Power system main characteristics
The Brazilian Interconnected Power System is a multi-owned hydrothermal system with an installed capacity of 122,100 MW, which supplies an energy market of 541 TWh, with a peak demand reaching 85.7 GW (2014 figures).
Hydro generation is dominant, accounting for 72.4% of the installed capacity. Non-conventional renewable generation – wind and sugarcane bagasse – raise the proportion of clean energy in the system to 81.6%.
The transmission grid has an extension of 125,600 km of lines at voltages of 230 kV and above. Long distance lines connect far away generation to the major load centers near the coast and interconnect geographical regions and river basins, thus allowing safety of supply and optimization in the use of the available resources.
ONS – Operador Nacional do Sistema Elétrico – is a private non-profit organization, responsible for the operation of the generation plants and the transmission grid. Without having the ownership of any asset in the system, ONS takes decisions aiming at a reliable power supply, at minimum cost.
Major incidents & preventive measures
The energy shortage
From June’2001 to February’2002, the Brazilian consumers faced an energy rationing, in which their consumption had to be voluntarily reduced by 20%, as a consequence of low inflows and delays of expansion plans.
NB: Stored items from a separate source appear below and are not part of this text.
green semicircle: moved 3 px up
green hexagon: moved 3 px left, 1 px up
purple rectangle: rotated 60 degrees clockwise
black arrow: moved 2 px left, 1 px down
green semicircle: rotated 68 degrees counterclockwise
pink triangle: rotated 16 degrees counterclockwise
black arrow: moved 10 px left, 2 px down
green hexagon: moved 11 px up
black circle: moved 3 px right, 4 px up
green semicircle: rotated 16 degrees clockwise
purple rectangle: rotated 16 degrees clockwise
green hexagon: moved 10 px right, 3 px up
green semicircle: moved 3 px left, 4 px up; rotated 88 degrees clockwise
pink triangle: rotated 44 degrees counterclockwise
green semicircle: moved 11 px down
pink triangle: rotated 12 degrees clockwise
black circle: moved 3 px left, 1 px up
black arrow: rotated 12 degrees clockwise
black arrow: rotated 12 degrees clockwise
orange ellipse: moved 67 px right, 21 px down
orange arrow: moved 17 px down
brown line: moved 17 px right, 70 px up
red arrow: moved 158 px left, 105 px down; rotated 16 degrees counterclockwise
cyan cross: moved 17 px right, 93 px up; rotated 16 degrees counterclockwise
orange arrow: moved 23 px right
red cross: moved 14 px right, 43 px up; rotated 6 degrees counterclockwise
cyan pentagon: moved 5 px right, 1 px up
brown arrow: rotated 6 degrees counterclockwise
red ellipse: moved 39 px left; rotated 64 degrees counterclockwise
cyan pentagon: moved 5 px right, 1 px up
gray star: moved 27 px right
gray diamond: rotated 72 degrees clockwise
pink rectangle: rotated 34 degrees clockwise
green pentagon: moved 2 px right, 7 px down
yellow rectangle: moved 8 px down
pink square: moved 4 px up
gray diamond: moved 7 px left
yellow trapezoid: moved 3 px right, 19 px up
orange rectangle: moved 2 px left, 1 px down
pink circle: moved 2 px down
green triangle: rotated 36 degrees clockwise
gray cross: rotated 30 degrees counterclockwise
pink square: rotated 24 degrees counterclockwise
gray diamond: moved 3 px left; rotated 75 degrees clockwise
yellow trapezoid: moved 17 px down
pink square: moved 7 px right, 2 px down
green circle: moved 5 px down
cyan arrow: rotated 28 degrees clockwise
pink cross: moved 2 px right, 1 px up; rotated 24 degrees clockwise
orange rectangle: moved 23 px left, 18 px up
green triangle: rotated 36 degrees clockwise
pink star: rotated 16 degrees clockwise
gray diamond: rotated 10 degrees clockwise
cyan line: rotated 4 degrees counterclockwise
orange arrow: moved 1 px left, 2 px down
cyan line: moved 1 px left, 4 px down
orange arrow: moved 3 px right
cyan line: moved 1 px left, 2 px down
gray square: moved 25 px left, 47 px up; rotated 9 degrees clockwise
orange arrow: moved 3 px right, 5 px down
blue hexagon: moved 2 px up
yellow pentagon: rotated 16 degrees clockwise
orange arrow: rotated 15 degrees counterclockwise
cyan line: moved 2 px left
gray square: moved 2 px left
After that episode, ONS improved its operations planning procedures in order to increase the preventive dispatch of thermal generation, in addition to what is recommended by optimization models. On the other hand, the government created the Power Sector Monitoring Committee, with the objective of analyzing permanently power supply conditions in the country.
The power blackouts
The most recent large disturbance in Brazil occurred on February 4th, 2011. It started in the Northeastern region and was provoked by the accidental operation of one breaker failure protection. During the restoration process, a new accidental failure occurred and disconnected one important substation, with the opening of several 500 kV transmission lines. This started an oscillatory process leading to the disconnection of 83% of the Northeastern load (7400 MW). A complete separation between this region and the Northern and the Southeastern regions also occurred. 40 million consumers in eight states were affected for 3.3 hours.
Since this disturbance ONS has reinforced several measures to minimize the occurrence of blackouts, to reduce their impact and to speed up the load restoration process.